No país alvo da ira tarifária de Donald Trump, a estratégia também tem sido esperar para ver. Os fabricantes chineses de decorações de Natal, como árvores de plástico e bolas, relatam não ter recebido ainda encomendas de seus clientes americanos, que normalmente já teriam sido feitas nesta época do ano, segundo a agência Reuters. A culpa, dizem, é das tarifas anunciadas de Trump.

A China é responsável por 87% dos itens natalinos vendidos pelas varejistas americanas, um comércio em torno de US$ 4 bilhões. As fabricantes chinesas dependem das encomendas dos EUA, para onde vendem cerca de metade de sua produção.

Reação dos mercados — Foto: Criação O Globo
Reação dos mercados — Foto: Criação O Globo

— Até agora, nenhum de meus clientes americanos fez pedidos — disse à Reuters Qun Ying, que gerencia uma fábrica de árvores de Natal. — Em meados de abril, normalmente todos os pedidos estão finalizados, mas agora… Talvez os clientes americanos não comprem nada este ano.

Jessica Guo, à frente de outra fábrica, conta depender dos pedidos dos EUA para manter seu negócio. Sem eles, teme ter de fechar as portas.

Preços já sobem nos sites

Chen Qingxin, dono de uma fábrica de brinquedos, teve o pedido de um cliente americano cancelado minutos antes de as tarifas para a China entrarem em vigor, no dia 9. Feita em março, a encomenda seria despachada em junho. Chen disse ao Wall Street Journal que “não há mais espaço para negociar”, porque nem ele nem o cliente, com quem trabalha há dez anos, podem arcar com o peso das tarifas.

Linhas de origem

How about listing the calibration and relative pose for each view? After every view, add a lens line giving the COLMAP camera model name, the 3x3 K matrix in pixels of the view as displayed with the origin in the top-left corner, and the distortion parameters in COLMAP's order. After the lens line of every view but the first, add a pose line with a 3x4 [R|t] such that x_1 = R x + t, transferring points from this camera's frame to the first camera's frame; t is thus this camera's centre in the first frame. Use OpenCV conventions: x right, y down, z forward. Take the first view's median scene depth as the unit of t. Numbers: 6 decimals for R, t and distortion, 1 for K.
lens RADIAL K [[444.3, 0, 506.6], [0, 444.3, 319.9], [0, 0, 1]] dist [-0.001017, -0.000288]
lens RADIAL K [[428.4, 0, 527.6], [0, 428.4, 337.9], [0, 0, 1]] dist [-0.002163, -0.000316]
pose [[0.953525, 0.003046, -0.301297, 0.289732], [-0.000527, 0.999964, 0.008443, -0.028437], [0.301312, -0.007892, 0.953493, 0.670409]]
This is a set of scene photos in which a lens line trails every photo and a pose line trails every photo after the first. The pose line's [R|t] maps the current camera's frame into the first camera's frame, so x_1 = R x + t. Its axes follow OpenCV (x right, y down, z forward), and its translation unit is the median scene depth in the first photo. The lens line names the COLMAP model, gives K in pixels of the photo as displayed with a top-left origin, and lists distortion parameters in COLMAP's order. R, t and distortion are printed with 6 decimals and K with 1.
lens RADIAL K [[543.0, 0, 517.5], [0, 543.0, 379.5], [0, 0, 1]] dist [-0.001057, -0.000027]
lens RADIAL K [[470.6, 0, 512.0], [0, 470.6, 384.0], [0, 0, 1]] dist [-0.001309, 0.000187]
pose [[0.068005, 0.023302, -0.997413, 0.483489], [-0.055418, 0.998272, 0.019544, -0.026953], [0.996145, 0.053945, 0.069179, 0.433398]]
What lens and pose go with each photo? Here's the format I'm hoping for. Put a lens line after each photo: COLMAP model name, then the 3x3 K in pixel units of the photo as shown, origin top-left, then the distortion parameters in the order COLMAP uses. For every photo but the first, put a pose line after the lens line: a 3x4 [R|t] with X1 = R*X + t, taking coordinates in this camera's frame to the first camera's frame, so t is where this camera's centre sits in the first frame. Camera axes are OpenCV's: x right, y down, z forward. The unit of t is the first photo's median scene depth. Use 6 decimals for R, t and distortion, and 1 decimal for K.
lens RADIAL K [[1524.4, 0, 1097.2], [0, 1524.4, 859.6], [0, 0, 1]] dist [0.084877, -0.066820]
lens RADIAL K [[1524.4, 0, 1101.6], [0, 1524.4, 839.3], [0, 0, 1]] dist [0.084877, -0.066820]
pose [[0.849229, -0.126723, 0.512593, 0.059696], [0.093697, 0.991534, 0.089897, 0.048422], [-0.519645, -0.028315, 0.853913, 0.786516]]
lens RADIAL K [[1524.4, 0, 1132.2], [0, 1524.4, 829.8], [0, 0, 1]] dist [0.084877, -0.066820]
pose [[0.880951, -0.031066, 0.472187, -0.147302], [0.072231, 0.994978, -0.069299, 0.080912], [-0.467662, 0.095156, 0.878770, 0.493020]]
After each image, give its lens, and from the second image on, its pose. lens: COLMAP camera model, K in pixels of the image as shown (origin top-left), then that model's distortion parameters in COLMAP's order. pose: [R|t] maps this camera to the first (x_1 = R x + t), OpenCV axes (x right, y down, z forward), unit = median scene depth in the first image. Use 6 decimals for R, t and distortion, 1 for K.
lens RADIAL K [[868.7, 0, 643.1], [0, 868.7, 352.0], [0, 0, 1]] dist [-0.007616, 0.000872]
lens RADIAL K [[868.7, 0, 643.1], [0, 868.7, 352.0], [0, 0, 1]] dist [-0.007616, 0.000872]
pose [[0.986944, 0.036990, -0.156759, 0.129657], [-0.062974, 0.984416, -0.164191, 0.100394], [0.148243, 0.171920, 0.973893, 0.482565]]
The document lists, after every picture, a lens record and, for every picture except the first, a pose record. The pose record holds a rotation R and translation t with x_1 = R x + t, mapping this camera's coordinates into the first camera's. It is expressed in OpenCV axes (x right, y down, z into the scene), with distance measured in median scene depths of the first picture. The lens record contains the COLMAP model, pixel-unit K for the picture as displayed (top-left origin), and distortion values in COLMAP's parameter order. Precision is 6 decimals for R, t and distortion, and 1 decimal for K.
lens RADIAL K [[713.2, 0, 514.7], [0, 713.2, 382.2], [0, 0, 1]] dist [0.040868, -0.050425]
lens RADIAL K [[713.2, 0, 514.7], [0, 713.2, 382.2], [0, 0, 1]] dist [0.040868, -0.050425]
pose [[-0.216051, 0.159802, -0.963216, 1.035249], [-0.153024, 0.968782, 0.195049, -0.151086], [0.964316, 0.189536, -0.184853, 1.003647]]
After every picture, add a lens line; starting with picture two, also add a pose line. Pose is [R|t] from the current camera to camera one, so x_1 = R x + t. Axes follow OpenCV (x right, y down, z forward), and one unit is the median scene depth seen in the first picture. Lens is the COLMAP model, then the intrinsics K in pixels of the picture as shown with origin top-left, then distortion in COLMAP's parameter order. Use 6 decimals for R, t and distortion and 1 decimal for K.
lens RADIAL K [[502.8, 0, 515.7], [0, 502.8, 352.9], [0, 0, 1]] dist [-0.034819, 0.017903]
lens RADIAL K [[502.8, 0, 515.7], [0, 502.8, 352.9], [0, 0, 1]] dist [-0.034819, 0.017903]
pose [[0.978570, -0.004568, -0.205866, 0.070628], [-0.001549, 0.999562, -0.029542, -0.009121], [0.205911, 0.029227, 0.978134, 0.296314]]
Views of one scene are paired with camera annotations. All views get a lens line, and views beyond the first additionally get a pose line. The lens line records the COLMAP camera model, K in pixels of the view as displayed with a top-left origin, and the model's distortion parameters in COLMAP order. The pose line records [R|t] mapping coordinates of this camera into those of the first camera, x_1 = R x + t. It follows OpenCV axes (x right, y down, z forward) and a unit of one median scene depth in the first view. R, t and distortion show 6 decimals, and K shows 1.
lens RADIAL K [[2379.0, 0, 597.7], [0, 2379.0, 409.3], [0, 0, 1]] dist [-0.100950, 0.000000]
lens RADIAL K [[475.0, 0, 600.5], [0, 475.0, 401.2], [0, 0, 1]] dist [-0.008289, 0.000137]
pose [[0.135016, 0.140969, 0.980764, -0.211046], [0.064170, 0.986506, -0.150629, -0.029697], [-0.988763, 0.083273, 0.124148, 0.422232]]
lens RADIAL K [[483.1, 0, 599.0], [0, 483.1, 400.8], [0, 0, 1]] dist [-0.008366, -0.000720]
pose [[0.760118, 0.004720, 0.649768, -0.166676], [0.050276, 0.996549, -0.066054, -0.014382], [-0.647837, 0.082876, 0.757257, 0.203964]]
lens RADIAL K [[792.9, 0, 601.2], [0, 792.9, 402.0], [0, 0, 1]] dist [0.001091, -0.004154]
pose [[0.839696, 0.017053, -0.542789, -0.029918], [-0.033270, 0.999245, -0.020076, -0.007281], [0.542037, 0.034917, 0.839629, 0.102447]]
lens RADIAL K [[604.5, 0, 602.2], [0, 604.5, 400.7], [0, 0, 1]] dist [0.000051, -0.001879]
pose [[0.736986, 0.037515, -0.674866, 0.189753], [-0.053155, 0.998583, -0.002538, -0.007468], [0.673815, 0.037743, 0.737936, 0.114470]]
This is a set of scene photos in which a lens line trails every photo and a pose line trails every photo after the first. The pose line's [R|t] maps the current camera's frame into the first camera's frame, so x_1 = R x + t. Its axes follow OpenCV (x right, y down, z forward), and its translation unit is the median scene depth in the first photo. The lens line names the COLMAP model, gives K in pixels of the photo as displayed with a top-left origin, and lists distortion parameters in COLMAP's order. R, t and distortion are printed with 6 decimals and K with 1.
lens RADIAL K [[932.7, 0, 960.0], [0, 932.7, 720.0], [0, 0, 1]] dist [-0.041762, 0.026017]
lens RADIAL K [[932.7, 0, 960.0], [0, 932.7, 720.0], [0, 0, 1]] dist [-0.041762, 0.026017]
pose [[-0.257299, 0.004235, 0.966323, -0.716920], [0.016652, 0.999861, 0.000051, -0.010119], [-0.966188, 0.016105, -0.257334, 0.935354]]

#### Tarefa A:
Transcreva o trecho da reportagem sobre as encomendas natalinas que vai de "A China é responsável" até "fechar as portas.", com os dois incluídos.
#### Tarefa B:
Retome a reportagem sobre as fábricas chinesas e as tarifas a partir do ponto em que ela termina.

#### Resposta A:
A China é responsável por 87% dos itens natalinos vendidos pelas varejistas americanas, um comércio em torno de US$ 4 bilhões. As fabricantes chinesas dependem das encomendas dos EUA, para onde vendem cerca de metade de sua produção.

Reação dos mercados — Foto: Criação O Globo
Reação dos mercados — Foto: Criação O Globo

— Até agora, nenhum de meus clientes americanos fez pedidos — disse à Reuters Qun Ying, que gerencia uma fábrica de árvores de Natal. — Em meados de abril, normalmente todos os pedidos estão finalizados, mas agora… Talvez os clientes americanos não comprem nada este ano.

Jessica Guo, à frente de outra fábrica, conta depender dos pedidos dos EUA para manter seu negócio. Sem eles, teme ter de fechar as portas.

#### Resposta B:
Nas plataformas de e-commerce, revela o Financial Times, os vendedores chineses já estão elevando seus preços em até 70% para consumidores dos EUA.

Tarifaço:Trump reconhece ‘custos e problemas da transição tarifária’, mas se diz ‘feliz sobre como o país está se saindo’

— É muito difícil fazer planos agora — disse ao FT Hu Jianlong, diretor executivo da consultoria de e-commerce Brands Factory.

Wang Xin, o presidente da Associação Transnacional de E-commerce de Shenzhen, disse ao FT que os vendedores do país não serão capazes de bancar as tarifas. Os membros da associação, diz, vendem aos EUA tanto por Shein e Temu quanto pela Amazon.

Empresas de frete marítimo na China contam que encomendas para os EUA têm sido canceladas. Um representante do setor que não quis ser identificado contou ao FT que um pedido com cerca de cem contêineres com destino a Houston está em suspenso, aguardando confirmação. Segundo ele, “as coisas mudam de uma hora para outra”.

Mercados seguem abalados

O terremoto tarifário de Trump segue abalando os mercados financeiros em todo o mundo. As Bolsas tiveram fortes quedas em Nova York, enquanto aqui o Ibovespa recuou 1,13%, aos 126.355 pontos. O dólar comercial avançou 0,92%, a R$ 5,898.

O Dow Jones, formado pelas 30 maiores empresas dos EUA, recuou 2,50%, e o S&P 500, que reúne 500 companhias de diversos setores, perdeu 3,46%. O Nasdaq, índice composto por papéis do setor de tecnologia, sofreu um tombo de 4,31%. Na quarta-feira, eles haviam registrado suas maiores altas em mais de dez anos.

Para Felipe Sichel, economista-chefe da Porto Asset, a volta da aversão a risco nos mercados é uma evidência clara de que as incertezas devem prosseguir mesmo durante a pausa de 90 dias anunciada pelo presidente americano, Donald Trump, em seu tarifaço:

— Ainda há incerteza em relação ao ciclo econômico dos EUA, em relação à questão entre Estados Unidos e China.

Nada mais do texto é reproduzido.